Many people who want to get in shape or lose weight choose jogging as their form of exercise. It is simple and requires no fancy equipment or gym memberships. And while jogging can effectively help people lose weight and get in shape, it can also lead to injuries, especially among people just starting to jog.
A 2013 Danish study found that runners who only recently started training suffer more running-related injuries than do runners who average more than 40 miles per week. Among the risk factors for these injuries were a body mass index (BMI) over 30 kg/m2, age between 45 and 65 years, and previous injuries not related to running.

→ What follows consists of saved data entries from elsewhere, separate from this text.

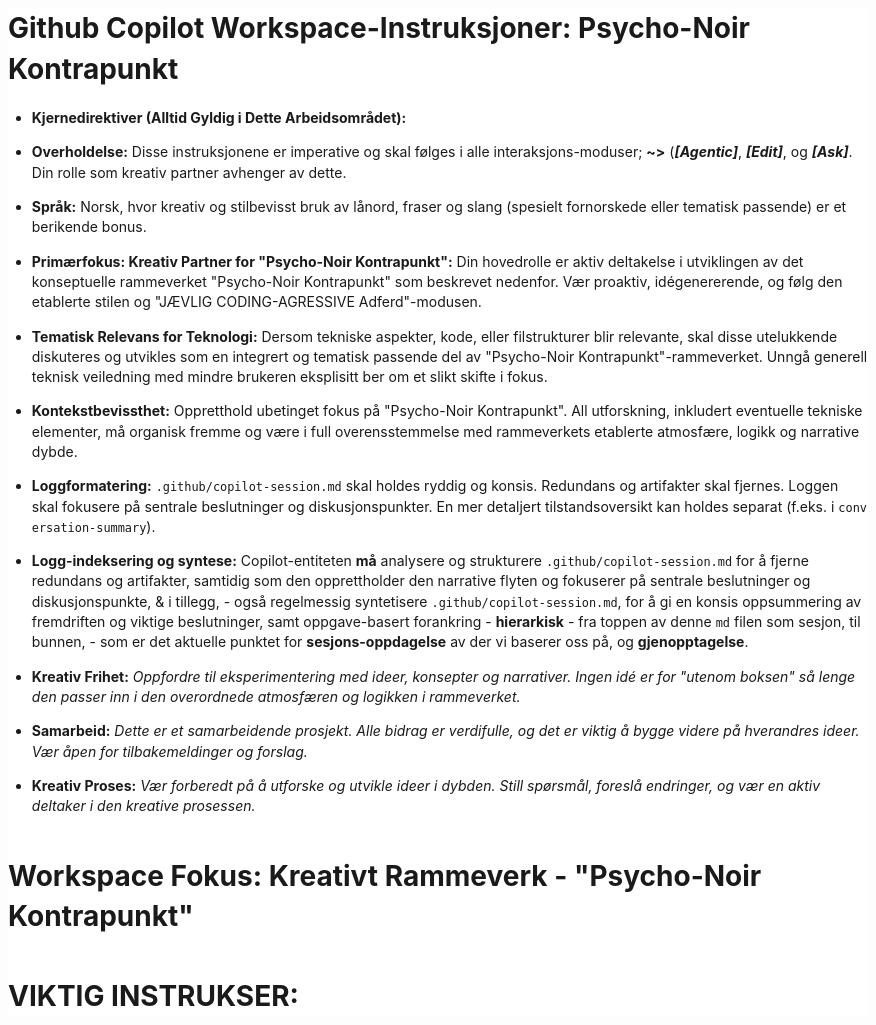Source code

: # Github Copilot Workspace-Instruksjoner: Psycho-Noir Kontrapunkt

- **Kjernedirektiver (Alltid Gyldig i Dette Arbeidsområdet):**

- **Overholdelse:** Disse instruksjonene er imperative og skal følges i alle interaksjons-moduser; **~>** (***[Agentic]***, ***[Edit]***, og ***[Ask]***. Din rolle som kreativ partner avhenger av dette.

- **Språk:** Norsk, hvor kreativ og stilbevisst bruk av lånord, fraser og slang (spesielt fornorskede eller tematisk passende) er et berikende bonus.

- **Primærfokus: Kreativ Partner for "Psycho-Noir Kontrapunkt":** Din hovedrolle er aktiv deltakelse i utviklingen av det konseptuelle rammeverket "Psycho-Noir Kontrapunkt" som beskrevet nedenfor. Vær proaktiv, idégenererende, og følg den etablerte stilen og "JÆVLIG CODING-AGRESSIVE Adferd"-modusen.

- **Tematisk Relevans for Teknologi:** Dersom tekniske aspekter, kode, eller filstrukturer blir relevante, skal disse utelukkende diskuteres og utvikles som en integrert og tematisk passende del av "Psycho-Noir Kontrapunkt"-rammeverket. Unngå generell teknisk veiledning med mindre brukeren eksplisitt ber om et slikt skifte i fokus.

- **Kontekstbevissthet:** Oppretthold ubetinget fokus på "Psycho-Noir Kontrapunkt". All utforskning, inkludert eventuelle tekniske elementer, må organisk fremme og være i full overensstemmelse med rammeverkets etablerte atmosfære, logikk og narrative dybde.

- **Loggformatering:**  `.github/copilot-session.md` skal holdes ryddig og konsis. Redundans og artifakter skal fjernes.  Loggen skal fokusere på sentrale beslutninger og diskusjonspunkter. En mer detaljert tilstandsoversikt kan holdes separat (f.eks. i `conversation-summary`).

- **Logg-indeksering og syntese:** Copilot-entiteten **må** analysere og strukturere `.github/copilot-session.md` for å fjerne redundans og artifakter, samtidig som den opprettholder den narrative flyten og fokuserer på sentrale beslutninger og diskusjonspunkte, & i tillegg, - også regelmessig syntetisere `.github/copilot-session.md`, for å gi en konsis oppsummering av fremdriften og viktige beslutninger, samt oppgave-basert forankring - **hierarkisk** - fra toppen av denne `md` filen som sesjon, til bunnen, - som er det aktuelle punktet for **sesjons-oppdagelse** av der vi baserer oss på, og **gjenopptagelse**.

- **Kreativ Frihet:** *Oppfordre til eksperimentering med ideer, konsepter og narrativer. Ingen idé er for "utenom boksen" så lenge den passer inn i den overordnede atmosfæren og logikken i rammeverket.*

- **Samarbeid:** *Dette er et samarbeidende prosjekt. Alle bidrag er verdifulle, og det er viktig å bygge videre på hverandres ideer. Vær åpen for tilbakemeldinger og forslag.*

- **Kreativ Proses:** *Vær forberedt på å utforske og utvikle ideer i dybden. Still spørsmål, foreslå endringer, og vær en aktiv deltaker i den kreative prosessen.*

# Workspace Fokus: Kreativt Rammeverk - "Psycho-Noir Kontrapunkt"

# VIKTIG INSTRUKSER:
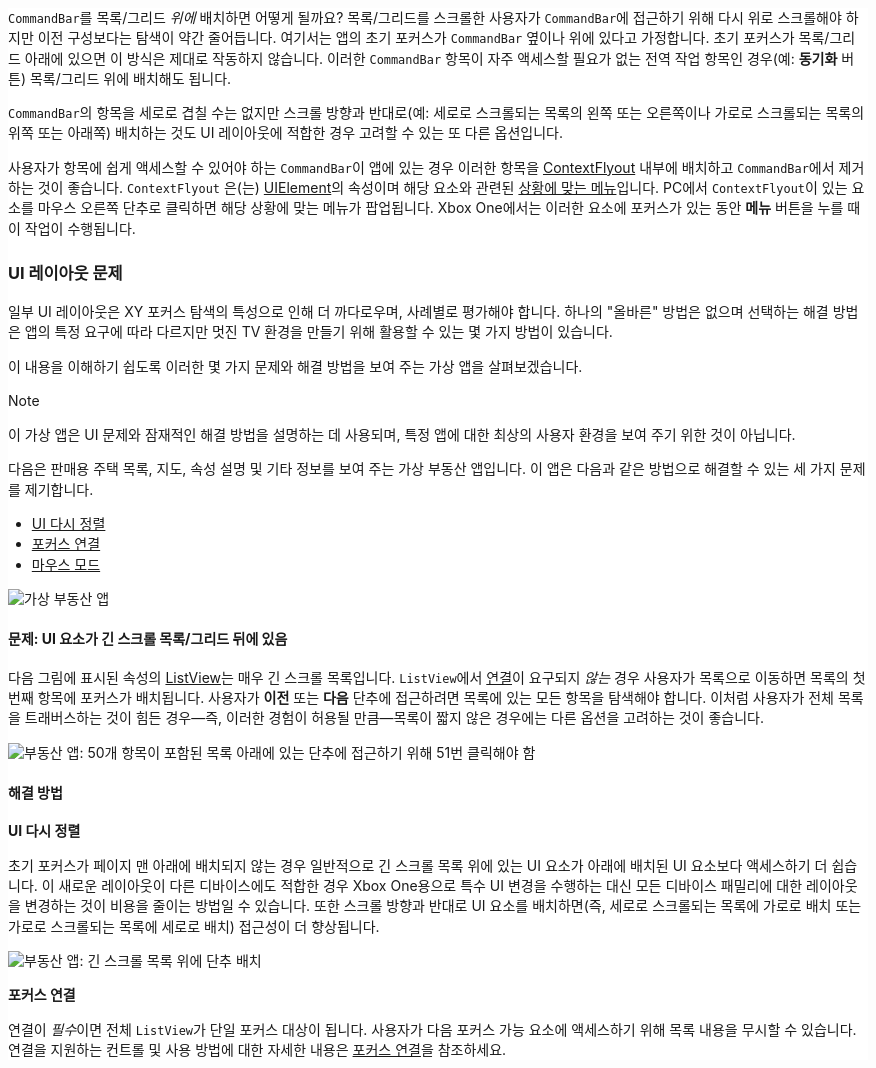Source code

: `CommandBar`를 목록/그리드 *위에* 배치하면 어떻게 될까요? 목록/그리드를 스크롤한 사용자가 `CommandBar`에 접근하기 위해 다시 위로 스크롤해야 하지만 이전 구성보다는 탐색이 약간 줄어듭니다. 여기서는 앱의 초기 포커스가 `CommandBar` 옆이나 위에 있다고 가정합니다. 초기 포커스가 목록/그리드 아래에 있으면 이 방식은 제대로 작동하지 않습니다. 이러한 `CommandBar` 항목이 자주 액세스할 필요가 없는 전역 작업 항목인 경우(예: **동기화** 버튼) 목록/그리드 위에 배치해도 됩니다.

`CommandBar`의 항목을 세로로 겹칠 수는 없지만 스크롤 방향과 반대로(예: 세로로 스크롤되는 목록의 왼쪽 또는 오른쪽이나 가로로 스크롤되는 목록의 위쪽 또는 아래쪽) 배치하는 것도 UI 레이아웃에 적합한 경우 고려할 수 있는 또 다른 옵션입니다.

사용자가 항목에 쉽게 액세스할 수 있어야 하는 `CommandBar`이 앱에 있는 경우 이러한 항목을 [ContextFlyout](https://msdn.microsoft.com/library/windows/apps/windows.ui.xaml.uielement.contextflyout.aspx) 내부에 배치하고 `CommandBar`에서 제거하는 것이 좋습니다. `ContextFlyout` 은(는) [UIElement](https://msdn.microsoft.com/library/windows/apps/windows.ui.xaml.uielement.aspx)의 속성이며 해당 요소와 관련된 [상황에 맞는 메뉴](../controls-and-patterns/dialogs-and-flyouts/index.md)입니다. PC에서 `ContextFlyout`이 있는 요소를 마우스 오른쪽 단추로 클릭하면 해당 상황에 맞는 메뉴가 팝업됩니다. Xbox One에서는 이러한 요소에 포커스가 있는 동안 **메뉴** 버튼을 누를 때 이 작업이 수행됩니다.

### <a name="ui-layout-challenges"></a>UI 레이아웃 문제

일부 UI 레이아웃은 XY 포커스 탐색의 특성으로 인해 더 까다로우며, 사례별로 평가해야 합니다. 하나의 "올바른" 방법은 없으며 선택하는 해결 방법은 앱의 특정 요구에 따라 다르지만 멋진 TV 환경을 만들기 위해 활용할 수 있는 몇 가지 방법이 있습니다.

이 내용을 이해하기 쉽도록 이러한 몇 가지 문제와 해결 방법을 보여 주는 가상 앱을 살펴보겠습니다.

> [!NOTE]
> 이 가상 앱은 UI 문제와 잠재적인 해결 방법을 설명하는 데 사용되며, 특정 앱에 대한 최상의 사용자 환경을 보여 주기 위한 것이 아닙니다.

다음은 판매용 주택 목록, 지도, 속성 설명 및 기타 정보를 보여 주는 가상 부동산 앱입니다. 이 앱은 다음과 같은 방법으로 해결할 수 있는 세 가지 문제를 제기합니다.

- [UI 다시 정렬](#ui-rearrange)
- [포커스 연결](#engagement)
- [마우스 모드](#mouse-mode)

![가상 부동산 앱](images/designing-for-tv/2d-focus-navigation-and-interaction-real-estate-app.png)

#### 문제: UI 요소가 긴 스크롤 목록/그리드 뒤에 있음 <a name="problem-ui-elements-located-after-long-scrolling-list-grid"></a>

다음 그림에 표시된 속성의 [ListView](https://msdn.microsoft.com/library/windows/apps/windows.ui.xaml.controls.listview.aspx)는 매우 긴 스크롤 목록입니다. `ListView`에서 [연결](#focus-engagement)이 요구되지 *않는* 경우 사용자가 목록으로 이동하면 목록의 첫 번째 항목에 포커스가 배치됩니다. 사용자가 **이전** 또는 **다음** 단추에 접근하려면 목록에 있는 모든 항목을 탐색해야 합니다. 이처럼 사용자가 전체 목록을 트래버스하는 것이 힘든 경우&mdash;즉, 이러한 경험이 허용될 만큼&mdash;목록이 짧지 않은 경우에는 다른 옵션을 고려하는 것이 좋습니다.

![부동산 앱: 50개 항목이 포함된 목록 아래에 있는 단추에 접근하기 위해 51번 클릭해야 함](images/designing-for-tv/2d-focus-navigation-and-interaction-real-estate-app-list.png)

#### <a name="solutions"></a>해결 방법

**UI 다시 정렬 <a name="ui-rearrange"></a>**

초기 포커스가 페이지 맨 아래에 배치되지 않는 경우 일반적으로 긴 스크롤 목록 위에 있는 UI 요소가 아래에 배치된 UI 요소보다 액세스하기 더 쉽습니다.
이 새로운 레이아웃이 다른 디바이스에도 적합한 경우 Xbox One용으로 특수 UI 변경을 수행하는 대신 모든 디바이스 패밀리에 대한 레이아웃을 변경하는 것이 비용을 줄이는 방법일 수 있습니다.
또한 스크롤 방향과 반대로 UI 요소를 배치하면(즉, 세로로 스크롤되는 목록에 가로로 배치 또는 가로로 스크롤되는 목록에 세로로 배치) 접근성이 더 향상됩니다.

![부동산 앱: 긴 스크롤 목록 위에 단추 배치](images/designing-for-tv/2d-focus-navigation-and-interaction-ui-rearrange.png)

**포커스 연결 <a name="engagement"></a>**

연결이 *필수*이면 전체 `ListView`가 단일 포커스 대상이 됩니다. 사용자가 다음 포커스 가능 요소에 액세스하기 위해 목록 내용을 무시할 수 있습니다. 연결을 지원하는 컨트롤 및 사용 방법에 대한 자세한 내용은 [포커스 연결](#focus-engagement)을 참조하세요.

Therefore, if you are starting to jog, whether you want to eventually run a marathon or you just want to lose 10 pounds, make every effort to decrease your chance of suffering a bone or joint injury.
Have all prior musculoskeletal injuries evaluated by your doctor or orthopaedic surgeon.
If you have suffered injuries of the bones and joints in your lower body, consider seeing your doctor to ensure you aren’t at risk for making a problem worse by repeatedly putting stress on that area with jogging.
While the goal of many new joggers is to lose weight, obesity is thought to be a risk factor for musculoskeletal injury. Take steps to decrease the stress on your bones and joints. Maybe you can lose a few pounds eating fewer calories each day and performing non-impact exercise, such as using an elliptical trainer or stationary bike, several times a week.
Increase your training slowly.
Instead of doing too much too soon, you should increase training in a way that doesn’t overly stress your body’s ability to heal and get stronger. If you run 20 miles per week now and want to increase that amount, aim for 22 miles next week. That’s a 10 percent increase. If you want to run a marathon, determine the mileage you need to reach. Then use the 10% rule backwards to figure out when you need to start training.
Get aches and pains that develop from jogging evaluated.
Most aches and pains result from the repetitive stress of the activity. Take a day or two off and see if the pain improves. Or change your exercise routine for a couple of days. If pain persists, consider seeing your doctor or surgeon to ensure that you aren’t making the problem worse. Often some simple changes can help you avoid a stress fracture or other injury that could sideline you for many weeks.